**TEXT EXCERPT**
· · · ·
We are seeing an increasing number of our clients and prospective clients using artificial intelligence (AI) when providing information to us in the course of our dealings with them. This brings issues.
Undoubtedly AI provides useful assistance with collating huge swathes of information and summarising. Clients are using AI to draft grievances, collate chronologies, draft internal employment appeals and similar. What some clients fail to understand however is that AI does not analyse real-world data and is no substitute for knowledge or professional advice. Large language models like ChatGPT are trained on internet text. It is a textual tool not an analytical device. They are also putting into the public domain private information with little regard for confidentiality.
It is a new frontier in providing legal advice when you have to do battle with a client who suggests that your advice may be wrong because AI tells them differently! AI is giving clients incorrect information about the merits of their claims and about the value of their claims (quantum).
At didlaw we do not use AI to draft advice, emails or documents. Every word that is written by our lawyers is the product of intelligent human thought based on years of experience and advice. AI cannot replicate this expertise (yet!) and it can be frustrating to fight with your own client as to why that might be.
Another issue with AI is the speed and volume at which it kicks out advice based on prompts provided by our clients. The prompts will dictate the output. Neutrality and balance are lost. What happens is our clients generate pages and pages of AI output and send it to us to read. When our clients do this we have to ask “do you really want me to read this?” because what they are in fact doing is inflating their legal costs by asking me to read information that is likely not necessary to their case or relevant to their situation. They think AI is helping but it is doing the opposite. It is making their lawyers read more data that adds little and if you are charging hourly rates this is a waste of costs.
It’s astonishing to see the rate of acceptance of AI and its use growing exponentially in a very short time. I wish my clients would realise that I would much rather hear about their experiences expressed in their own words. You lose a lot of meaning and nuance when you adopt a voice that is not your own. When it comes to giving witness evidence much could be lost here. I pray that my clients will realise that when they give evidence it should be in their own words not in language trained by an AI on internet text!
· · · ·
**DATA EXTRACT**

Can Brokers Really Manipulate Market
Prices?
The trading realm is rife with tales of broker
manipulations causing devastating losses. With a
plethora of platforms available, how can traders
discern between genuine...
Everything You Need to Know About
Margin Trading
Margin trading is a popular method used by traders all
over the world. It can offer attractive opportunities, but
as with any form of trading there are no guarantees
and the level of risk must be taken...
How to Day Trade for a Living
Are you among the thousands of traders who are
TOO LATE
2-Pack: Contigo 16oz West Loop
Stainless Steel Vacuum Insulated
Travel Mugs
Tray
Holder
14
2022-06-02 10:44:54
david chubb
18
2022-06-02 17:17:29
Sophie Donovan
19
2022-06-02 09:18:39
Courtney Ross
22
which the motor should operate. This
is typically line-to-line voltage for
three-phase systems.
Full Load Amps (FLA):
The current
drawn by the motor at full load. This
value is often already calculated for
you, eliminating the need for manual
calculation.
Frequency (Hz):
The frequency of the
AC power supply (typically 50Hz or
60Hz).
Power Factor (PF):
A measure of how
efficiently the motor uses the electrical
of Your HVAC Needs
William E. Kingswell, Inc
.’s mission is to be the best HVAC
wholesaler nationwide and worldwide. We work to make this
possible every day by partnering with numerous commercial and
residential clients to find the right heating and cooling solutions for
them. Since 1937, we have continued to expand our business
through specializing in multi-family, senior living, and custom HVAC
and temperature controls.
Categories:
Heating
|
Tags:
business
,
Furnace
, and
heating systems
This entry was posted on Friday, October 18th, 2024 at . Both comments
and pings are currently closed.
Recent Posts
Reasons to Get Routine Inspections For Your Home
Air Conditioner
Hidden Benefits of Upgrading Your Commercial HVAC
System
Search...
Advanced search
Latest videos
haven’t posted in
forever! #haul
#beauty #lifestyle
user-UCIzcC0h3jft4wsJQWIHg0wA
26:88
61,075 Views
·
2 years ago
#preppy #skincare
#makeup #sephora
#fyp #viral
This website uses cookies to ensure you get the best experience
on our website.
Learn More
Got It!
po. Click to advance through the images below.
· · · ·
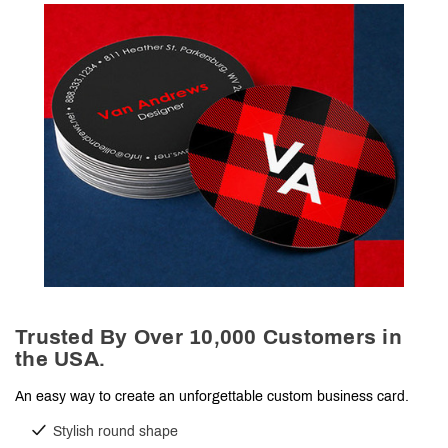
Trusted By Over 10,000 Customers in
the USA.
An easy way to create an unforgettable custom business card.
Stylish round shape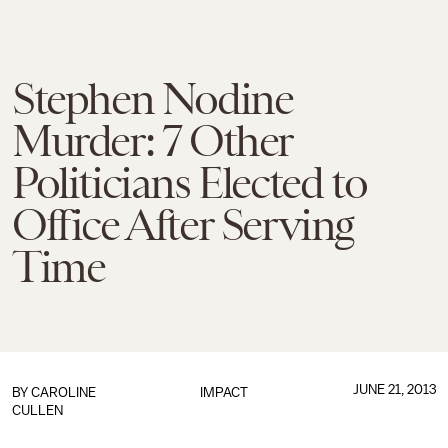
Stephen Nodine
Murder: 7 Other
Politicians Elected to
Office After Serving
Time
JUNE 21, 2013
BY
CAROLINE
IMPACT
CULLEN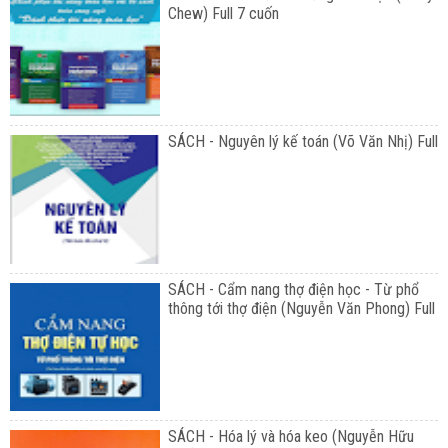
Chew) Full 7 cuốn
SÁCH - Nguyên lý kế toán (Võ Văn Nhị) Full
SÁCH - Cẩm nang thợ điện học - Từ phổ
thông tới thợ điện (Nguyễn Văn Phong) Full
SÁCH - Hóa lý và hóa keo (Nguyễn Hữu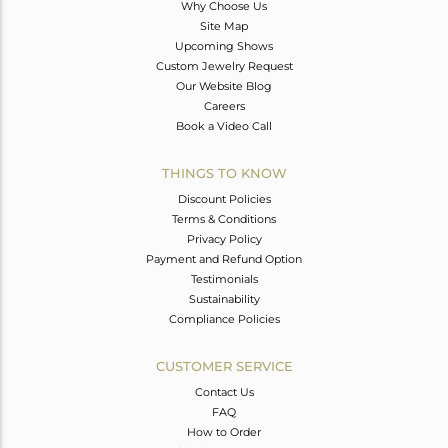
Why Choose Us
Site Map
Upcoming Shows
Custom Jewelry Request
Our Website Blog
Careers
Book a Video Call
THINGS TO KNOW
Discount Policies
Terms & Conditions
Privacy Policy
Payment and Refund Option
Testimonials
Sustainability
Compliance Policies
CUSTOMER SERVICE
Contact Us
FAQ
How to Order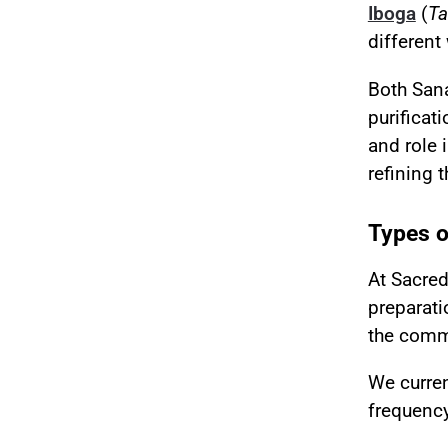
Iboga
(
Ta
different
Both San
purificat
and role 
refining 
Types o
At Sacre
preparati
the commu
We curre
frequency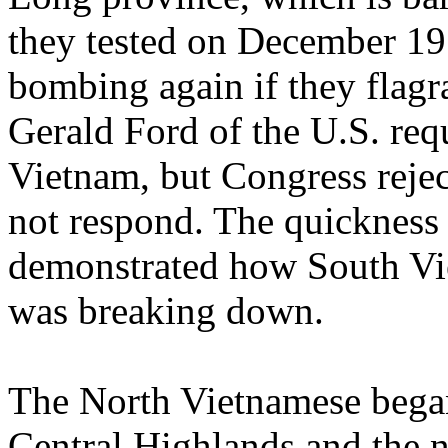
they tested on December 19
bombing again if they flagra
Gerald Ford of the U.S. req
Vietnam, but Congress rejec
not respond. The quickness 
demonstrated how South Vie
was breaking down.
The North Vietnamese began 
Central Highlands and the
· · · ·
**AIM OF THE TASK**
Retype the part of the article on clients using AI that starts with "It is a new" and goes on through "that might be.".

**PROBLEM SOLUTION**
It is a new frontier in providing legal advice when you have to do battle with a client who suggests that your advice may be wrong because AI tells them differently! AI is giving clients incorrect information about the merits of their claims and about the value of their claims (quantum).
At didlaw we do not use AI to draft advice, emails or documents. Every word that is written by our lawyers is the product of intelligent human thought based on years of experience and advice. AI cannot replicate this expertise (yet!) and it can be frustrating to fight with your own client as to why that might be.